Research on “ARPE 19” still most-cited work

Notably, the publication in which he described the development of a human retinal pigmented epithelial cell line, called “ARPE 19,” remains the most-cited work in the history of the journal Experimental Eye Research. This cell line enabled an enormous number of valuable advances in the study of the retinal pigment epithelium and is now being used by pharmaceutical companies for the development of therapeutic approaches to treating ocular disease and producing protein pharmacologics. 

In addition to his bench research, Hjelmeland contributed at many key levels, both to the campus and to the national and international community of vision research. At UC Davis, Hjelmeland served as the chair of the Department of Biological Chemistry, acting associate dean for research in the School of Medicine, and as special assistant to the provost, where he chaired the building committee for the Genome and Biomedical Sciences Facility.
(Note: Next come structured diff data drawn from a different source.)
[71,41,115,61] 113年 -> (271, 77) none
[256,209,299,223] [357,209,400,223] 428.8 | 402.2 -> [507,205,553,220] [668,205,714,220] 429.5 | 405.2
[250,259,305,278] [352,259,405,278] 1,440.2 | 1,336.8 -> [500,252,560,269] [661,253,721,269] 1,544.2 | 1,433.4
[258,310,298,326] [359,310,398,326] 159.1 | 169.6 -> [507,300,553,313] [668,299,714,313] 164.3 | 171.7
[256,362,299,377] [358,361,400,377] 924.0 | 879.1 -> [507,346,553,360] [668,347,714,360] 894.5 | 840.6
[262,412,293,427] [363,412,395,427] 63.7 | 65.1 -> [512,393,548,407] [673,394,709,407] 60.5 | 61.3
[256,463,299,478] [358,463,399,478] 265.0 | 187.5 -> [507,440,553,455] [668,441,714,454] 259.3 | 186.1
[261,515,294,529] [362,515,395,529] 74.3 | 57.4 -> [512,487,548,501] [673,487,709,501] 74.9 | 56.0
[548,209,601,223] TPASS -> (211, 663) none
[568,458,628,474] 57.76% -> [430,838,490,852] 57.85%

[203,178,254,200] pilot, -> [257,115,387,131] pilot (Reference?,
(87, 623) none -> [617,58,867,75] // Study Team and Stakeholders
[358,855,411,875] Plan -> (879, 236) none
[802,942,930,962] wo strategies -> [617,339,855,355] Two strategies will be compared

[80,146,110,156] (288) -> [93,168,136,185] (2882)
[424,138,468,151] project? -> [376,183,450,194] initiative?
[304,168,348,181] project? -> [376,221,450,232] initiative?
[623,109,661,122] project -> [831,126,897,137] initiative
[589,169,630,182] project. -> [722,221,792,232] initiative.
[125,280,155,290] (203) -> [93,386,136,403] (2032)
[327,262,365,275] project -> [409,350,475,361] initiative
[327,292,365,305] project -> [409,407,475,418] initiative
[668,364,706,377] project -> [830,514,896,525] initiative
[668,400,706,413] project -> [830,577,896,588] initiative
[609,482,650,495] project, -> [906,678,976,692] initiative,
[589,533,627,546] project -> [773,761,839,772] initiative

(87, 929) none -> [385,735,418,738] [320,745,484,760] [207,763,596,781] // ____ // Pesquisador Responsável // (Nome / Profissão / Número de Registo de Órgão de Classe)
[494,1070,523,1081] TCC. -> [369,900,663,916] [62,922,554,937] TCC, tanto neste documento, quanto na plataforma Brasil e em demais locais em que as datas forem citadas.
He served on the editorial boards of major journals, as a consultant to industry partners, and as a member of NIH study sections, to name but a few on a long list of activities. 

Overcoming health obstacles


Zeljka Smit-McBride, left, and Larry Hjelmeland received a $1.5 million NIH grant in 2011.

Hjelmeland’s career success was stellar by any measure, but it is particularly compelling because of the obstacles he had to overcome. As a teenager, he was diagnosed with insulin-dependent diabetes and ultimately lost his sight to it while working at the National Eye Institute in the early 1980s. 

To overcome this, Hjelmeland was at the leading edge of machine-human interfacing, consulting with companies that developed talking computers and later smartphones. When Hjelmeland’s kidneys began to fail, he was kept alive by dialysis until he received a transplant from his sister. While waiting for the transplant, he developed prostate cancer, which delayed the transplant and extended his time on dialysis. He also dealt with several serious squamous cell carcinomas and two incidents of sepsis, one as a result of surgery to correct a broken hip. Despite these life-threatening events, Hjelmeland maintained an admirable equanimity and an awesome sense of humor. 

For those who knew Hjelmeland for decades, it was remarkable never to have heard him complain; it just wasn’t in his nature. That he succeeded in the face of such obstacles defies description. He managed to meet every new challenge he faced. He was a man of exceptional empathy for others, and his resilience and perseverance in the face of innumerable setbacks inspired and motivated everyone who knew him. 

Hjelmeland’s amazing intellect, seemingly unlimited memory, and broad knowledge never ceased to amaze. There seemed to be no area in which he was not deeply knowledgeable and well-read, from theology and philosophy to quantum mechanics, and from Pink Floyd to Persian poetry. 

When queried by his peers about where he found the strength to keep pushing, he attributed it to his desire to be the best husband, father and provider to his wife, Mary Kay, and daughter, Anna. In that, he achieved perhaps his greatest success. 

Hjelmeland made a huge impact, both scientific and personal, and will be greatly missed.